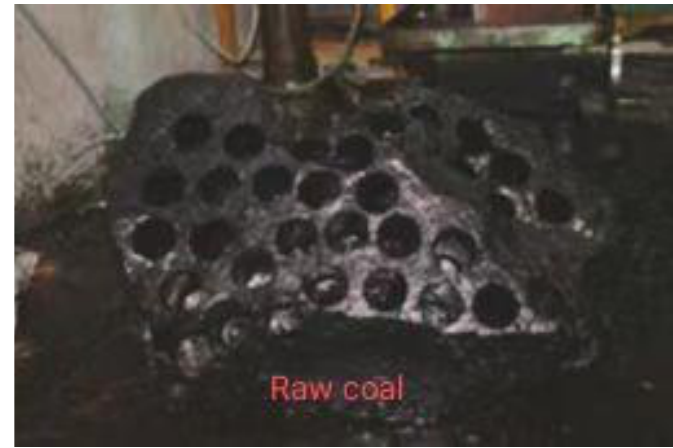
Figure 4. Drilling of raw coal test pieces.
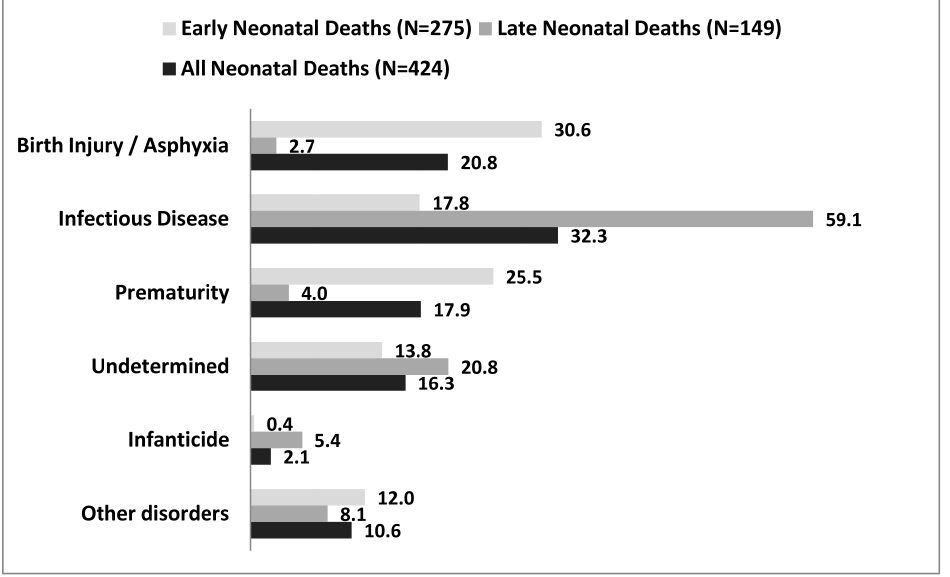
Figure 2. Causes of Early and Late Neonatal Deaths in Navrongo HDSS from 2003 to 2009*. *shown as a percent of early, late, all neonatal deaths.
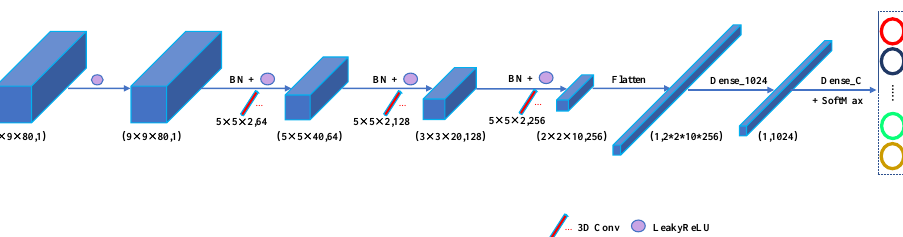
Figure 6. The Discriminator stuck with a classifier in CSSVGAN.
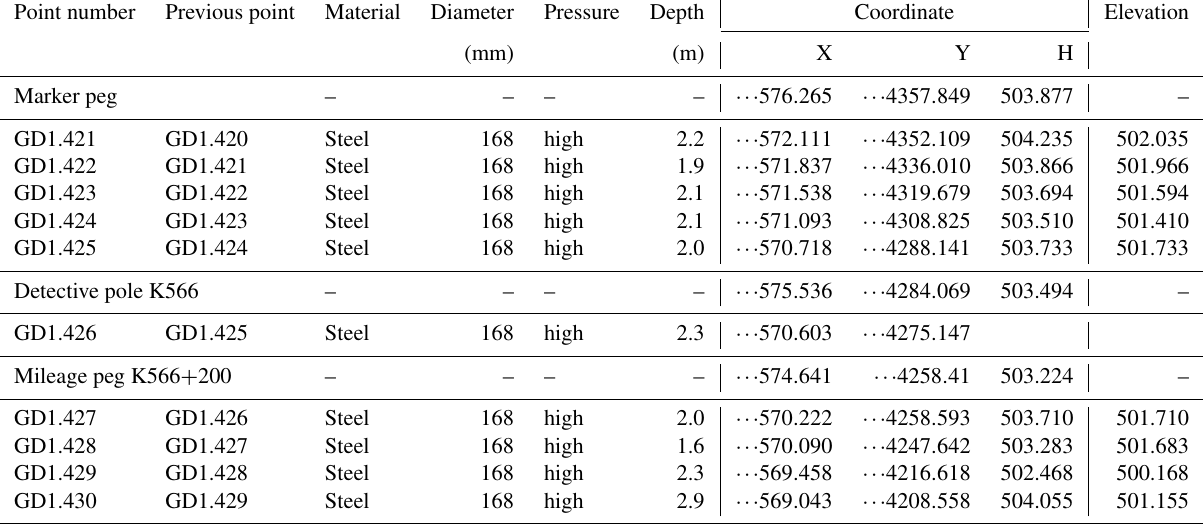
Table D1. Coordinates of the centerline and ancillary facilities of the pipeline. Secrecy regulations regarding geographical coordinate data in the People’s Republic of China stipulate that the first three digits of each location’s coordinates remain confidential. In this table, this has been represented by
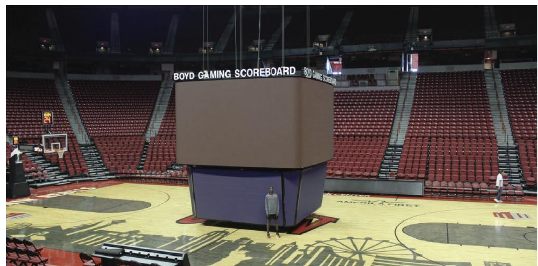
Figure 1: New center-hung scoreboard for the Tomas and Mack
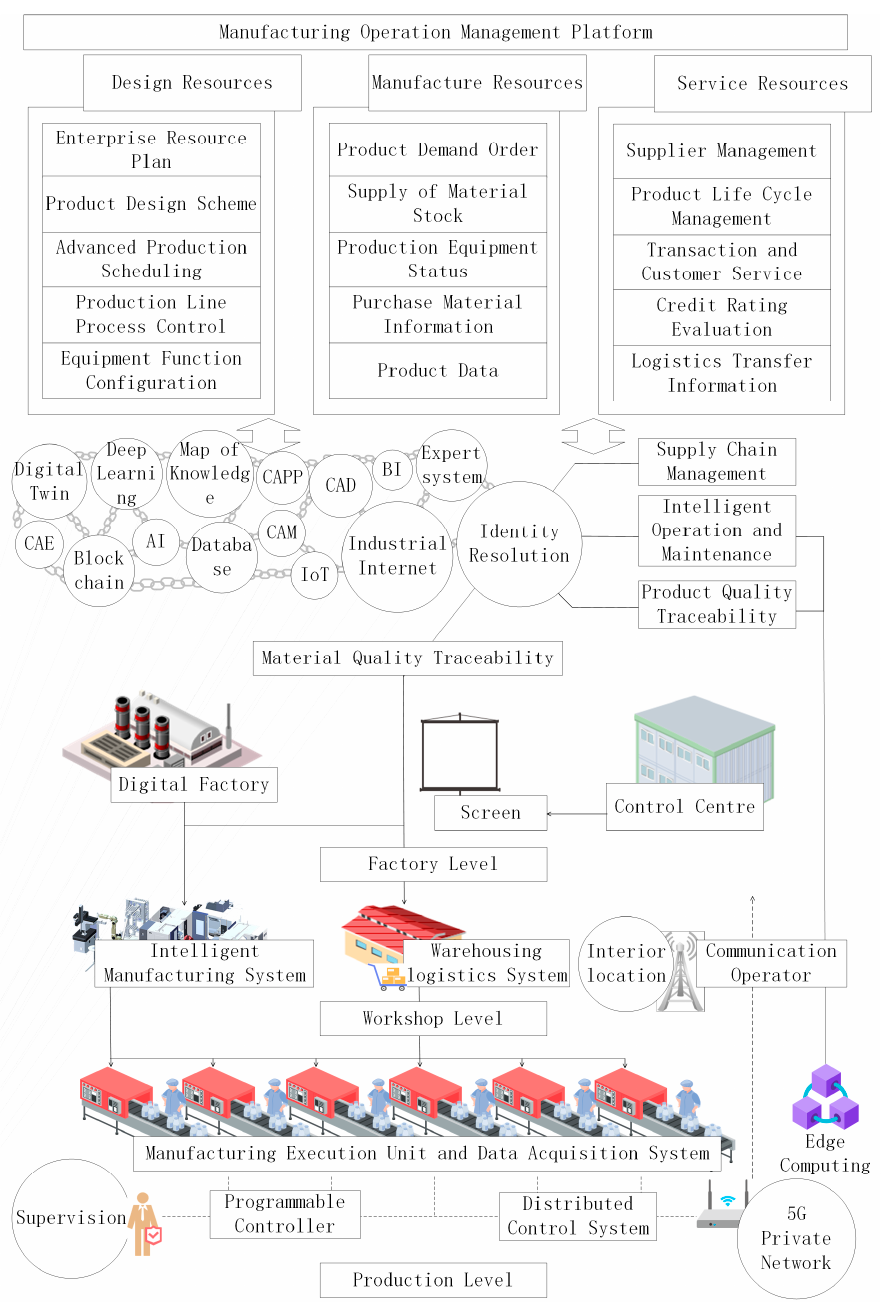
Figure 1. Architecture of the full connection digital factory.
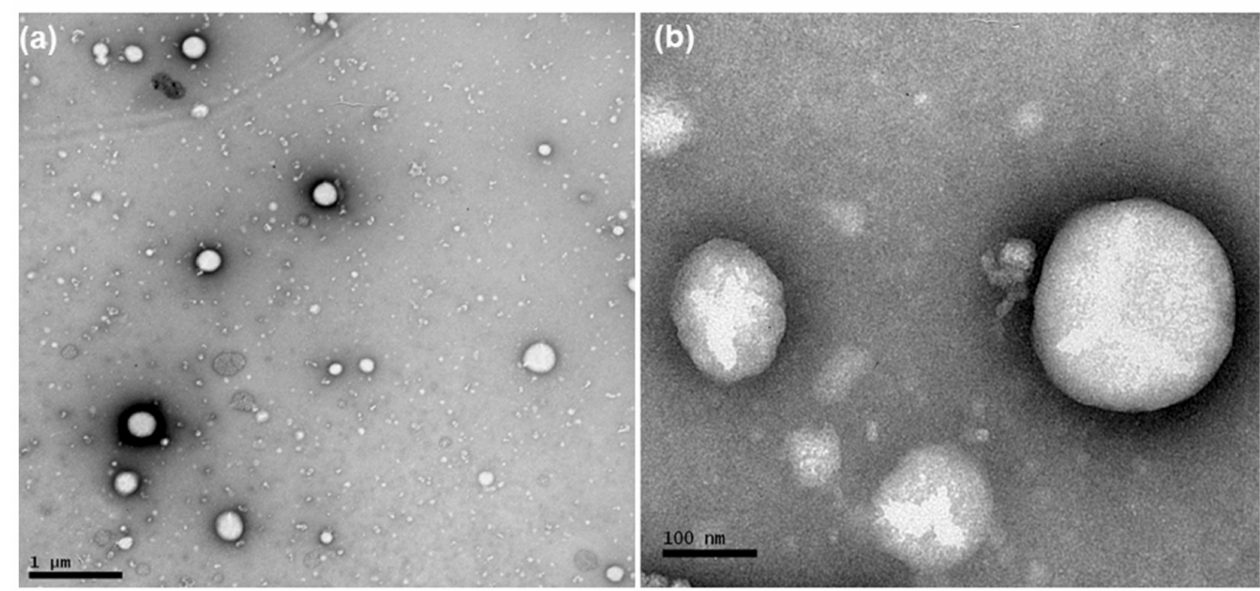
Figure 1. Photomicrographs obtained by transmission electron microscopy of AB-DOX-LNC-L-C-RGD: ( a ) bar = 1 µ m and ( b ) bar = 100 nm.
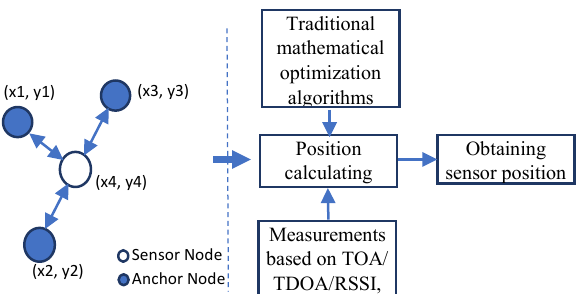
Figure 1. Anchor-based sensor nodes localization approach using traditional mathematical optimization algorithm WSNs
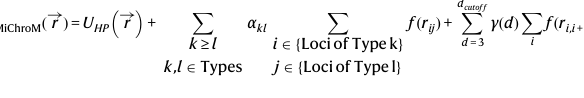
Fig. 4 | Effectsofchanging the centromere-telomeres separation distance. Left panels show the results applying more and less tension in the mosquito genome. Right panels present the analysis of simulations using the Human genome para- meters (MiChroM 8 ). Representative 3D structures of each condition are shown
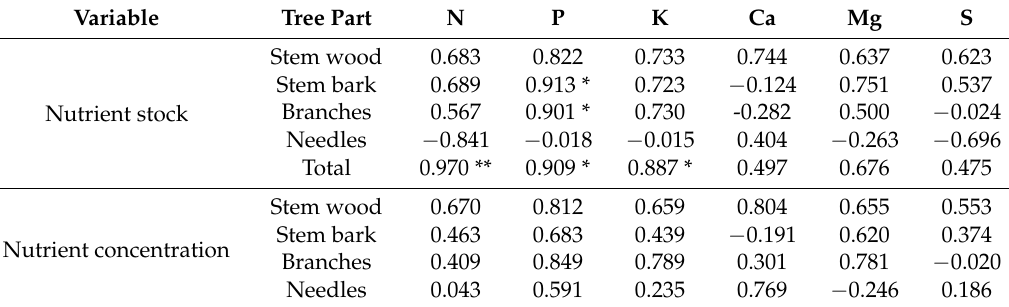
Table 5. Pearson’s correlation coefficients ( r ) between stand density and nutrient stock and between stand density and nutrient concentration in different tree parts of the sampled Scots pine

══════

[Prompt]
Please find every line in the records above that holds the word "Figure" and copy it.

[Written solution]
Figure 4. Drilling of raw coal test pieces.
Figure 2. Causes of Early and Late Neonatal Deaths in Navrongo HDSS from 2003 to 2009*. *shown as a percent of early, late, all neonatal deaths.
Figure 6. The Discriminator stuck with a classifier in CSSVGAN.
Figure 1: New center-hung scoreboard for the Tomas and Mack
Figure 1. Architecture of the full connection digital factory.
Figure 1. Photomicrographs obtained by transmission electron microscopy of AB-DOX-LNC-L-C-RGD: ( a ) bar = 1 µ m and ( b ) bar = 100 nm.
Figure 1. Anchor-based sensor nodes localization approach using traditional mathematical optimization algorithm WSNs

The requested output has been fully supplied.